Firstly, look at the depreciation this would imply? As an example the Maximus was delivered in 2016 at a contract price of USD $367m. So in less than 2 years the vessel has dropped about 48% in value. Similarly the two new DSVs the Seven Kestrel and Deep Explorer appear to be worth about 67% of value for a little over two years depreciation.

Secondly, the methodology. I broadly agree with using an economic fundamentals approach to valuation. And I definitely agree that in a future of lower SURF project margins that these assets have a lower price than would have been implied when the vessels were ordered. I have doubts that you can seperate out completely the value of a reel-lay ship like Maximus from the value of the projects it works on but you need to start somewhere. It is clear that SURF projects will have a lower structural margin going forward and logically this must be reflected in a vessel’s value so I agree with the overall idea of what is being said.
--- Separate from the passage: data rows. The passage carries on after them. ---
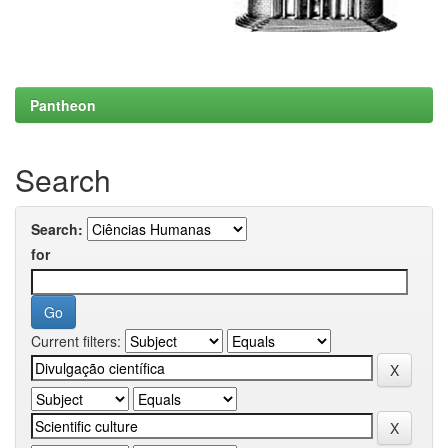
Pantheon
Search
Search:
for
Current filters:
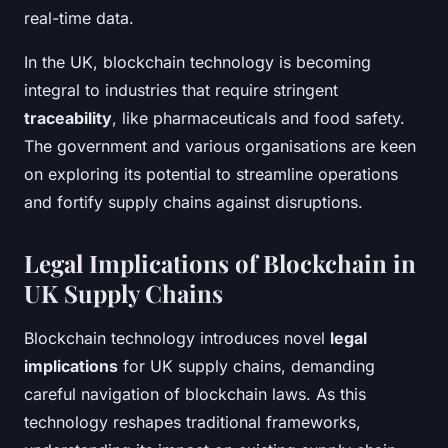
real-time data.
In the UK, blockchain technology is becoming
integral to industries that require stringent
traceability
, like pharmaceuticals and food safety.
The government and various organisations are keen
on exploring its potential to streamline operations
and fortify supply chains against disruptions.
Legal Implications of Blockchain in
UK Supply Chains
Blockchain technology introduces novel
legal
implications
for UK supply chains, demanding
careful navigation of blockchain laws. As this
technology reshapes traditional frameworks,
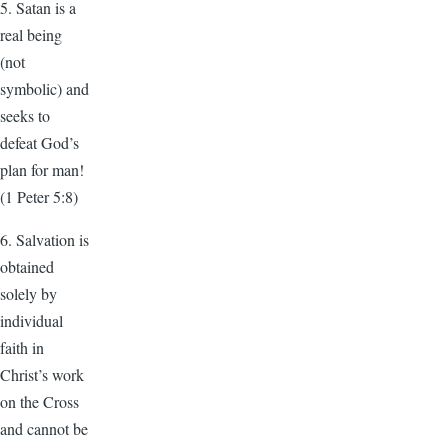
5. Satan is a
real being
(not
symbolic) and
seeks to
defeat God’s
plan for man!
(1 Peter 5:8)
6. Salvation is
obtained
solely by
individual
faith in
Christ’s work
on the Cross
and cannot be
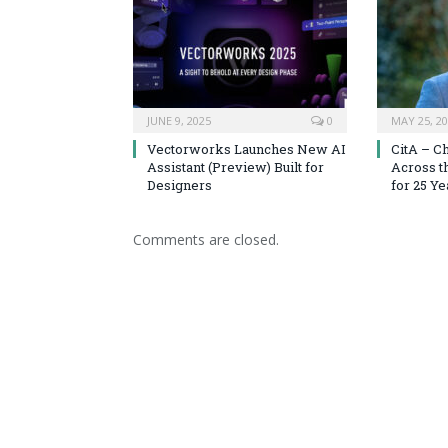
JUNE 9, 2025
0
MAY 25, 2
Vectorworks Launches New AI
CitA – C
Assistant (Preview) Built for
Across t
Designers
for 25 Ye
Comments are closed.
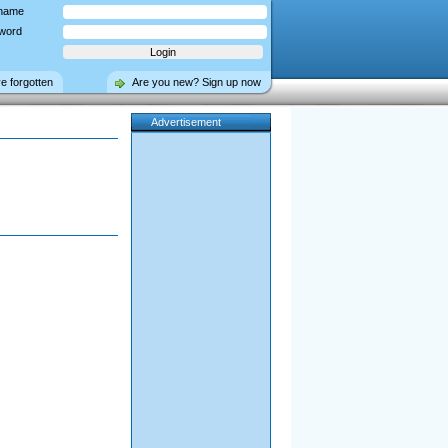
name
word
ve forgotten
Are you new? Sign up now
Advertisement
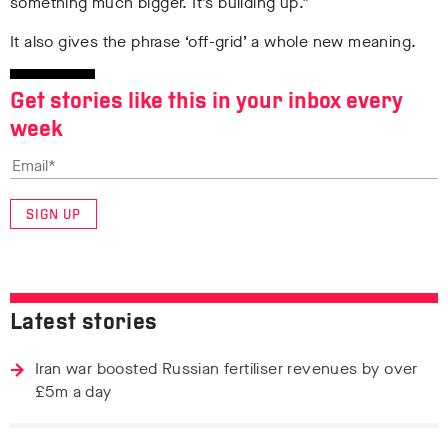
something much bigger. It’s building up.”
It also gives the phrase ‘off-grid’ a whole new meaning.
Get stories like this in your inbox every
week
SIGN UP
Latest stories
Iran war boosted Russian fertiliser revenues by over
£5m a day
There is a spot market for DSVs on the other hand so their value must reflect this as well as the SURF projects market where larger contractors traditionally cross-subsidised their investment in these assets. A 33% reduction in value in two years might well reflect an ongoing structural change in the North Sea DSV market and is consistent with the Nor/Boskalis transactions on an ongoing basis. This adds weight to the fact York have overpaid significantly for Bibby, who would be unable to add any future capacity to the DSV market in the pricing model this would imply and not even be earning enough to justify a replacement asset. Given the Polaris will need a fourth special survey next year, and is operating at below economic value at current market rates, even justifying the cost of the drydock in cash terms on a rational basis is difficult.

Depreciation levels like this imply clearly that the industry needs less capital in it and a supply side reduction to adjust to normal levels. Technip and Subsea 7 are big enough to trade through this and will realise the reality of similar figures internally even if they don’t take a writedown to reflect this. Boskalis looks to have purchased at fair value not bargain value to enter the North Sea DSV market. SolstadFarstad on the hand have major financial issues and Saipem locked into a charter rate for the next 8 years at way above market rates, but with earnings dependent on the current market, will have to admit that while the Maximus might be a project enabler it will also be a significant drag on operational earnings. The VesselsValue number seems to be a fair reflection of what that overall number might look like.

The longer the “offshore recovery” remains illusory the harder it will be for banks, CFOs, and auditors to ignore the reality of some sort of rational, economic value criteria, for offshore assets based on the cash flows the assets can actually generate.